━━━━━ DATA FOR THIS TASK

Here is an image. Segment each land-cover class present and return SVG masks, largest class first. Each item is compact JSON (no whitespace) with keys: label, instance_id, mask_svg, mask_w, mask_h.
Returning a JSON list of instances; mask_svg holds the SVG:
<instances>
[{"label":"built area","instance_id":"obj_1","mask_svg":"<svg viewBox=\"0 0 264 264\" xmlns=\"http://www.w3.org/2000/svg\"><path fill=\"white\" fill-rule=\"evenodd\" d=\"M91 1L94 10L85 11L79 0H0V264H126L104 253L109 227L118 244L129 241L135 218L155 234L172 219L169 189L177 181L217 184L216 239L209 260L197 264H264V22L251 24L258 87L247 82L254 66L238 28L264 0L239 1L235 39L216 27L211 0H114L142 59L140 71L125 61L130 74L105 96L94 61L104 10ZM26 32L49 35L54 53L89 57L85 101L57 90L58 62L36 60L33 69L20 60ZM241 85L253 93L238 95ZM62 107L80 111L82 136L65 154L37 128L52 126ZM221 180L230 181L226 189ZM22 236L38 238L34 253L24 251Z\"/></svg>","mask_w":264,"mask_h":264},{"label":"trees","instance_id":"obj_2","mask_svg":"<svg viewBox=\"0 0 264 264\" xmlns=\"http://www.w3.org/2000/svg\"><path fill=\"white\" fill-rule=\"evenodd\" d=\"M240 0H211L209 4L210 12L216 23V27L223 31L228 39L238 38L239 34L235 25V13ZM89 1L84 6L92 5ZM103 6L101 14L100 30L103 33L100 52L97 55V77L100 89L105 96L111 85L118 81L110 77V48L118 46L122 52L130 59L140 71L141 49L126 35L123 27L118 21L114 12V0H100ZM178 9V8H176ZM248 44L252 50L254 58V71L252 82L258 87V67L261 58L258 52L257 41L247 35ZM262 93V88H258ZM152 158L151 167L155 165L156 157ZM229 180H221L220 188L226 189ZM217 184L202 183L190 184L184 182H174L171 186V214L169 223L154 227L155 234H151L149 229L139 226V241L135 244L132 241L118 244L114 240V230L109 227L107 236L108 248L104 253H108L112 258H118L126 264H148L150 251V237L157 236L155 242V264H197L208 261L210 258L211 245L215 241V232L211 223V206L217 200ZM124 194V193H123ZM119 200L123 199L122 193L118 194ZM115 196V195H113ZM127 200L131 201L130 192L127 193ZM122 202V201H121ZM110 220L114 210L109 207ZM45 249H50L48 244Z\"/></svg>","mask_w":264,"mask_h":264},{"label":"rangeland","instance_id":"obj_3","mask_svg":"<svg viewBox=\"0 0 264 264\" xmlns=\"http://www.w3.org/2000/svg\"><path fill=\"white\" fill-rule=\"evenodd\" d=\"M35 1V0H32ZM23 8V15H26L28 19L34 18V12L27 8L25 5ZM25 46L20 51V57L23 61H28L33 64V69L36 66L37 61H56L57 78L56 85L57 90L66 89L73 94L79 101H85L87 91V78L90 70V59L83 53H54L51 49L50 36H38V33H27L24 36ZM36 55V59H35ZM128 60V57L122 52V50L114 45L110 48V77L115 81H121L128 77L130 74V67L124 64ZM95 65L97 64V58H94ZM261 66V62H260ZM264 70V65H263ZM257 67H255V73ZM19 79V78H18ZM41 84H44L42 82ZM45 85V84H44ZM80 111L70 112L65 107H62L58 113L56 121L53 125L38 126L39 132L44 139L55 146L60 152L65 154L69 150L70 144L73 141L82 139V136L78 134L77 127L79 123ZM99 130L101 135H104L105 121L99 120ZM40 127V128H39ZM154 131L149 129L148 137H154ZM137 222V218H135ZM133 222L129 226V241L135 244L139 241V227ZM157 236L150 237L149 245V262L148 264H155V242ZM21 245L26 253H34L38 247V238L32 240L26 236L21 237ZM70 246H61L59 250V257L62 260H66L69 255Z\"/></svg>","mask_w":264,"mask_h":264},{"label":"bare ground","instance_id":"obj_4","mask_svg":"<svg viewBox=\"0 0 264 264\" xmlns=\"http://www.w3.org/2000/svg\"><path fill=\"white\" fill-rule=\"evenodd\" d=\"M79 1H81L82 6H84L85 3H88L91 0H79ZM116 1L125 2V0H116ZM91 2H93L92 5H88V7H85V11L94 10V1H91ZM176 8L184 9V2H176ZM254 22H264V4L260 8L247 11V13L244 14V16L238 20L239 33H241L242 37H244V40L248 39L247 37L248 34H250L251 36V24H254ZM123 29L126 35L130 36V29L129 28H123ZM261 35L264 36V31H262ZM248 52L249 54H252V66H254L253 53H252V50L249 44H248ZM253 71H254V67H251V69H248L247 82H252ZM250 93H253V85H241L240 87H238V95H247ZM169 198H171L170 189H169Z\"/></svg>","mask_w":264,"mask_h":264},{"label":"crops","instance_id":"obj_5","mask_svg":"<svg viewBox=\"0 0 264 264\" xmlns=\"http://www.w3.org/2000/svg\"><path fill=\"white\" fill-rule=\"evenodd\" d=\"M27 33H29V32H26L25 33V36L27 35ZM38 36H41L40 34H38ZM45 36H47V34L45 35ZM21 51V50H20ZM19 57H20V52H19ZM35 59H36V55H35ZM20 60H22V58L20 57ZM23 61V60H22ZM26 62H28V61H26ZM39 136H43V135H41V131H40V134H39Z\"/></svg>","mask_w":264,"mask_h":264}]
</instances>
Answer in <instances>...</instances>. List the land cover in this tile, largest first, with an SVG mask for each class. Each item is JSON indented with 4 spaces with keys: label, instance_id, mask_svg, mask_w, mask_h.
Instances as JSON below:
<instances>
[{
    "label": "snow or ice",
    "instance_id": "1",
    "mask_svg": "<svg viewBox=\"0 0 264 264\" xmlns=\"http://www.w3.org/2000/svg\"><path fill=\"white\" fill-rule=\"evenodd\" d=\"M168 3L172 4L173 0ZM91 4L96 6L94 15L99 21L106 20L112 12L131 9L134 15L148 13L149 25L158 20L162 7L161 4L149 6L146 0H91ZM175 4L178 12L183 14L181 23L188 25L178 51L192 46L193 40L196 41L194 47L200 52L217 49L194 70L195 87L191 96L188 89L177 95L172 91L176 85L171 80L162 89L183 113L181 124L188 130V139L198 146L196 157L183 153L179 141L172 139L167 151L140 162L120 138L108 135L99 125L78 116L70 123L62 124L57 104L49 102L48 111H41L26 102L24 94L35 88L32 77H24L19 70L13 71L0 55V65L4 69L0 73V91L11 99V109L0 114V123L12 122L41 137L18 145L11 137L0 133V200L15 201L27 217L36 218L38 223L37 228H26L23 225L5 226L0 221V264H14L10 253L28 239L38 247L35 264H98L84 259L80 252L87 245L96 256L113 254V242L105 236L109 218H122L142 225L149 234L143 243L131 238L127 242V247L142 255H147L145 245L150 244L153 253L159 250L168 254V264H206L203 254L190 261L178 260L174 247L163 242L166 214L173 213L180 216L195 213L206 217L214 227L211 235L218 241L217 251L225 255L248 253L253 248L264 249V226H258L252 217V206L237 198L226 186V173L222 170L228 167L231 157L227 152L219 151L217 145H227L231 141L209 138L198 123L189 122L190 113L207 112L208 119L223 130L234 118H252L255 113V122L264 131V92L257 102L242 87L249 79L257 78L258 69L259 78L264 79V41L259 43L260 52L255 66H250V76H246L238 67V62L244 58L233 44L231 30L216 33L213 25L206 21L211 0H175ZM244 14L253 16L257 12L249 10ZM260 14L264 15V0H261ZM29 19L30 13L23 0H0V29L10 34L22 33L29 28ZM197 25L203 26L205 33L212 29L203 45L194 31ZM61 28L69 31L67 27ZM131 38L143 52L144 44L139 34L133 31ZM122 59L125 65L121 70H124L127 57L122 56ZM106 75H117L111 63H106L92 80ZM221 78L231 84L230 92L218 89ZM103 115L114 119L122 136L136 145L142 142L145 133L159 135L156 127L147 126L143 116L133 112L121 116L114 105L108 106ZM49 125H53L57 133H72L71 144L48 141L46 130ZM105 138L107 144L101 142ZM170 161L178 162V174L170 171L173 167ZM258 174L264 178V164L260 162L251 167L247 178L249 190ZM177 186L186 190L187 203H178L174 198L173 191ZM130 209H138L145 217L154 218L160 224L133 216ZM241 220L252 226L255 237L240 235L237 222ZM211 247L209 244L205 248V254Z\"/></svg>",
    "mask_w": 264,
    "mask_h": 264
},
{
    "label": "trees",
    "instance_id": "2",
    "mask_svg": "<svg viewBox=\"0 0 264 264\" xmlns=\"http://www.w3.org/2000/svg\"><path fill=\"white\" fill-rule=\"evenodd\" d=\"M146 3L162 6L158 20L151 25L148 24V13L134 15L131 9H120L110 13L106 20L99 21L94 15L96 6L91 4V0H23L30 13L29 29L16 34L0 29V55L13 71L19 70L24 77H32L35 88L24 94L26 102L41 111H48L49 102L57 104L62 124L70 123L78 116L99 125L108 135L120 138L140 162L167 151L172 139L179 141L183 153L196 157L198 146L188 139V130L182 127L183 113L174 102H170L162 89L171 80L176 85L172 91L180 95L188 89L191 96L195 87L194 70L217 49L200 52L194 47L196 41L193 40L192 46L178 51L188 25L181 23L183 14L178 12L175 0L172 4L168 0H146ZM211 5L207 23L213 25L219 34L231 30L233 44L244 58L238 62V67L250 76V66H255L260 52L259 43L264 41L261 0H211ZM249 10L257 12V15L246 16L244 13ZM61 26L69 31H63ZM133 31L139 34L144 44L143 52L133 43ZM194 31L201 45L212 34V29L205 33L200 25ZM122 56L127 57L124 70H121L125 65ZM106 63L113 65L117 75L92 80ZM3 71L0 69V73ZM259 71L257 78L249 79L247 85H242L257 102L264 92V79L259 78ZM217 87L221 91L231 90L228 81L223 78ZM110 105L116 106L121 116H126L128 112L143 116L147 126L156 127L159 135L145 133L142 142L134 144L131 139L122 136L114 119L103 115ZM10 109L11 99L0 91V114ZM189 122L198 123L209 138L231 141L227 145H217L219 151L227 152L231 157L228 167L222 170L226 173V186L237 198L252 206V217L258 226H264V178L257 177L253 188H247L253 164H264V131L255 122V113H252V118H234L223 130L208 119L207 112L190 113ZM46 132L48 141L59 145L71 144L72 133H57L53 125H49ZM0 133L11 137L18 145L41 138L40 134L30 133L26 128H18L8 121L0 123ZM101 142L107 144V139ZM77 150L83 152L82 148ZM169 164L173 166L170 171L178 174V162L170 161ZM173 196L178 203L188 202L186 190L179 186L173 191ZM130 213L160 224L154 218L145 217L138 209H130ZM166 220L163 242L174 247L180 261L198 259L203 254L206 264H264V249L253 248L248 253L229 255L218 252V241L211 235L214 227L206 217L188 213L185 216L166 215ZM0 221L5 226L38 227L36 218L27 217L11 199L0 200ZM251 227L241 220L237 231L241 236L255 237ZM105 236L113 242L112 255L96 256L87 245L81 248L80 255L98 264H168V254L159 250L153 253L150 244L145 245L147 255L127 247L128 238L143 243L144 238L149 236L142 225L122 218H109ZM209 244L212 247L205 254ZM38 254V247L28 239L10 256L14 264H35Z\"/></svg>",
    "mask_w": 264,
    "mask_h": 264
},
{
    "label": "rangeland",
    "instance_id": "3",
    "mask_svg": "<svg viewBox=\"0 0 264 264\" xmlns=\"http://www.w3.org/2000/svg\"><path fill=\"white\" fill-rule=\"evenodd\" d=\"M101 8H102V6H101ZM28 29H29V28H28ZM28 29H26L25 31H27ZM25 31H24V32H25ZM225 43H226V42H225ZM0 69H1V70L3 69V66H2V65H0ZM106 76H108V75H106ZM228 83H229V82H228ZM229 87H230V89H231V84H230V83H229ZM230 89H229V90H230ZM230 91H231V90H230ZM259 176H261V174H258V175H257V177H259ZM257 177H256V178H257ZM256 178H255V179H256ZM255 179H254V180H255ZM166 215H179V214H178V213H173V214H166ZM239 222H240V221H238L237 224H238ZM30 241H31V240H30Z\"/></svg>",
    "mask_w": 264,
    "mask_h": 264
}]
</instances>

━━━━━━━━━━
━━━━━ DATA FOR THIS TASK

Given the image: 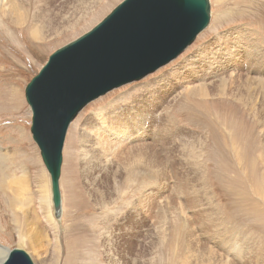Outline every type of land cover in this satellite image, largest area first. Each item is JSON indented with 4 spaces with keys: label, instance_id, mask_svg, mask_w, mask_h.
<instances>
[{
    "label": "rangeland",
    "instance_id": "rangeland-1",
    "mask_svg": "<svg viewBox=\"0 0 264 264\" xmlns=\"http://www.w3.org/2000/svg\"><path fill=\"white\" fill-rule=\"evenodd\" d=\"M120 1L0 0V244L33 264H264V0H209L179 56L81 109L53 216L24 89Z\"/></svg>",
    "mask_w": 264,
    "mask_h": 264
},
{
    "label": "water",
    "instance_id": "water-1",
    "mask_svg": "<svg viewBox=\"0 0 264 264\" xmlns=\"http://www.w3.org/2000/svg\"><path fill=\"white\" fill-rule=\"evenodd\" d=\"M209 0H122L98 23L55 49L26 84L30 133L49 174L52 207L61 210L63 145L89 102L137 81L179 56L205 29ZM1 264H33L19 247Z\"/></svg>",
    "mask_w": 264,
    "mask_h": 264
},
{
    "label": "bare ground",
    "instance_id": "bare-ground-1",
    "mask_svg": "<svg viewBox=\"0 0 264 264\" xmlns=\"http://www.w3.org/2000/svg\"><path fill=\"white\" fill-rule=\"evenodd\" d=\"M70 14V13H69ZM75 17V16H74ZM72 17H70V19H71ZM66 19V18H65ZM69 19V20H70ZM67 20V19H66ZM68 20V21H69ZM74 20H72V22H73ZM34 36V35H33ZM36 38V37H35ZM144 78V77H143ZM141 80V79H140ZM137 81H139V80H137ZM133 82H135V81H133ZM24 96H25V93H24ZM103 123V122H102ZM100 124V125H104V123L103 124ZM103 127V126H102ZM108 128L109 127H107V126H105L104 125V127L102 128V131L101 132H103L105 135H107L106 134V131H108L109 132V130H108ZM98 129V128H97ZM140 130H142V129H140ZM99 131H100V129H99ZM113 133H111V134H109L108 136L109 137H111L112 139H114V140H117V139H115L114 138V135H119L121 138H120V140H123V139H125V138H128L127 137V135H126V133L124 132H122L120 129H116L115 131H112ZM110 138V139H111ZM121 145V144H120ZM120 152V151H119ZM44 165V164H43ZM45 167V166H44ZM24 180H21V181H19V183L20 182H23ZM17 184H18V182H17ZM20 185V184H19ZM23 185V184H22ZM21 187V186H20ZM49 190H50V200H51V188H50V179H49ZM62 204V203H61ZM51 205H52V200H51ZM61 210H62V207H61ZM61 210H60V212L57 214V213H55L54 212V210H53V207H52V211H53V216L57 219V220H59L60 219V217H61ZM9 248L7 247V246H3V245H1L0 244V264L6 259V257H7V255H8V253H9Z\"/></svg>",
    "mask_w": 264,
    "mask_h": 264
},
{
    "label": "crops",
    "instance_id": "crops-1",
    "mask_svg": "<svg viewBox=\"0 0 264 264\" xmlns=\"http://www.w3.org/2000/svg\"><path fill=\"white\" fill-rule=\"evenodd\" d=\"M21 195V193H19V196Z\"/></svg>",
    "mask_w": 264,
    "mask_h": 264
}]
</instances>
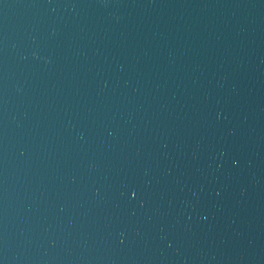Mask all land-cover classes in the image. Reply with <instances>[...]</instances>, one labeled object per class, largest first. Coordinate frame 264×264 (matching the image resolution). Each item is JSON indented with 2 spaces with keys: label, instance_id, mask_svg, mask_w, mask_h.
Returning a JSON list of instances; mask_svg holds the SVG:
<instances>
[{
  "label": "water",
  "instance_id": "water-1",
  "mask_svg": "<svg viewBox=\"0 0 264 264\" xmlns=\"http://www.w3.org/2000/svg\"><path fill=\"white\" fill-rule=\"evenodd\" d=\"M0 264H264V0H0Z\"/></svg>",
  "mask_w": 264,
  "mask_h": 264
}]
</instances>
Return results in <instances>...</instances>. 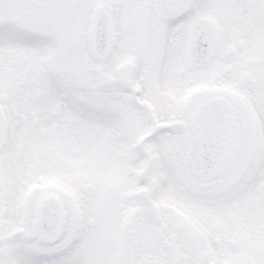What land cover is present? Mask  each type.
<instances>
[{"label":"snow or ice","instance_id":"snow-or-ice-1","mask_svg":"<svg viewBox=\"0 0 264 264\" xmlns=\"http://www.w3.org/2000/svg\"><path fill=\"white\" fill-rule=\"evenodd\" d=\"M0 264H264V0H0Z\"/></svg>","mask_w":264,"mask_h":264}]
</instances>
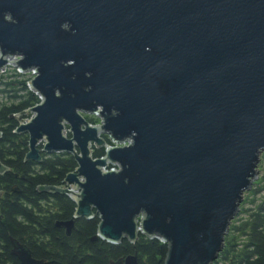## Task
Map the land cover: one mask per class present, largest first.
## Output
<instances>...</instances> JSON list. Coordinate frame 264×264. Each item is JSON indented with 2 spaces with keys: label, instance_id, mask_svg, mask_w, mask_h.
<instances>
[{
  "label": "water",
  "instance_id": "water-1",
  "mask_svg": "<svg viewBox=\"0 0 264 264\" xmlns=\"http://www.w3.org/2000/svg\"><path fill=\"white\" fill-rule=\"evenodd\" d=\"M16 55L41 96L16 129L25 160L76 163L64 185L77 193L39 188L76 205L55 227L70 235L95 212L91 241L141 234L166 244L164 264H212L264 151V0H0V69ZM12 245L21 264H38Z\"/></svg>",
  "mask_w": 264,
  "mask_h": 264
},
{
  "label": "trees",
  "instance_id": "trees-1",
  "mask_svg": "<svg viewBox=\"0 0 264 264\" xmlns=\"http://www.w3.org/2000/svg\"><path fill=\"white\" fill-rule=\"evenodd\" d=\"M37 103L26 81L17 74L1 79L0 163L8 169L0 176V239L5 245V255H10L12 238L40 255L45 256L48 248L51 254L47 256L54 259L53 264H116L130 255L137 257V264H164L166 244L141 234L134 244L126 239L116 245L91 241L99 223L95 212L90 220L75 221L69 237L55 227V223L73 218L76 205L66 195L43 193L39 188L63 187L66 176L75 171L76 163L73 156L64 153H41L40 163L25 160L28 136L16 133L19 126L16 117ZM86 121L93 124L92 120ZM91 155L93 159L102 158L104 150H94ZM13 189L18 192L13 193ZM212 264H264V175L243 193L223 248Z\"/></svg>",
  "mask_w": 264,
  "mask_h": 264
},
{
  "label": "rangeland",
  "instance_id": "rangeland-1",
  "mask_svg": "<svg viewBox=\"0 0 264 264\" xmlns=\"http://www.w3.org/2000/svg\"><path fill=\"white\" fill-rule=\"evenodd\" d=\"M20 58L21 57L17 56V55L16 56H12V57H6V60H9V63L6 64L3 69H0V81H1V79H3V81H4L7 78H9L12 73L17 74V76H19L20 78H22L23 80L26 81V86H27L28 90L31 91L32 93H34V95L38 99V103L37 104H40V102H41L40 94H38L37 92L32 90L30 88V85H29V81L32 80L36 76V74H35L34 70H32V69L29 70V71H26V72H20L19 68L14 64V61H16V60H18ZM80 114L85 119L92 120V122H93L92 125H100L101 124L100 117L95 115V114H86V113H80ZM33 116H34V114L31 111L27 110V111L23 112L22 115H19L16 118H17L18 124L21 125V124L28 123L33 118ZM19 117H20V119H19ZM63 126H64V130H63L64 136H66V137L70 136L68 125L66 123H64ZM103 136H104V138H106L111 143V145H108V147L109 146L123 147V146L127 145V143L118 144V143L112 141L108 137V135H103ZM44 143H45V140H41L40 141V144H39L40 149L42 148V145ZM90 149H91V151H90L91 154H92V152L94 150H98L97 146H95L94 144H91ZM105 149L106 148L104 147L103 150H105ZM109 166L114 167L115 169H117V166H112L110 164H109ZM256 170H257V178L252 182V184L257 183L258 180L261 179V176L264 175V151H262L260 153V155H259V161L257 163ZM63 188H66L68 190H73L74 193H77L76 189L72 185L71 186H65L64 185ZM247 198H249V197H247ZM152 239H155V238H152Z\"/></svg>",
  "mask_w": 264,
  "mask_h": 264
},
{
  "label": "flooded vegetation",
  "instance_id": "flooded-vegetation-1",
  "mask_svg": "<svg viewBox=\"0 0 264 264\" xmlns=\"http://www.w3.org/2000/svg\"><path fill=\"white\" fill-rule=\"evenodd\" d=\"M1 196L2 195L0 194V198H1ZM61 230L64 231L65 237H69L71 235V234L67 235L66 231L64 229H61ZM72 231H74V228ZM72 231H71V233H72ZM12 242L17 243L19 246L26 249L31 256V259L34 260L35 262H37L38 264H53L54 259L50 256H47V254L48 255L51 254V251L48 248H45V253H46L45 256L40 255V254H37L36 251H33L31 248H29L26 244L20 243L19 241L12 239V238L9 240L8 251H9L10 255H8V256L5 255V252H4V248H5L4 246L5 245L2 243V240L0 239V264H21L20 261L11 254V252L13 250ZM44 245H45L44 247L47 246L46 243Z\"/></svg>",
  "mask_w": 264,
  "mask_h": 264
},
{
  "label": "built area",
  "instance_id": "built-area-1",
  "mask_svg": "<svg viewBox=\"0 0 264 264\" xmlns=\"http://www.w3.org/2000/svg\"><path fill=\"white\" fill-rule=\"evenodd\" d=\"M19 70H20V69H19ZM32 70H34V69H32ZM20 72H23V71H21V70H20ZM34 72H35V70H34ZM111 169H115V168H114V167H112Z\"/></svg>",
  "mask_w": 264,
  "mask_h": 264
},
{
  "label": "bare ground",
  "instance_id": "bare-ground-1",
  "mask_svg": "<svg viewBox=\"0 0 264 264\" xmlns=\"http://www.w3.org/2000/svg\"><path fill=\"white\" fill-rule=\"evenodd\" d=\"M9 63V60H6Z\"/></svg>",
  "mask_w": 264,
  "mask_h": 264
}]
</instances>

━━━━━━━━━━

# CHALLENGE
Please pull out every line of the records above that contains the word "snow", and list each one on its own line.

# WRITTEN REPLY
    "label": "snow or ice",
[{"label":"snow or ice","instance_id":"snow-or-ice-1","mask_svg":"<svg viewBox=\"0 0 264 264\" xmlns=\"http://www.w3.org/2000/svg\"><path fill=\"white\" fill-rule=\"evenodd\" d=\"M0 264H264V0H0Z\"/></svg>","mask_w":264,"mask_h":264}]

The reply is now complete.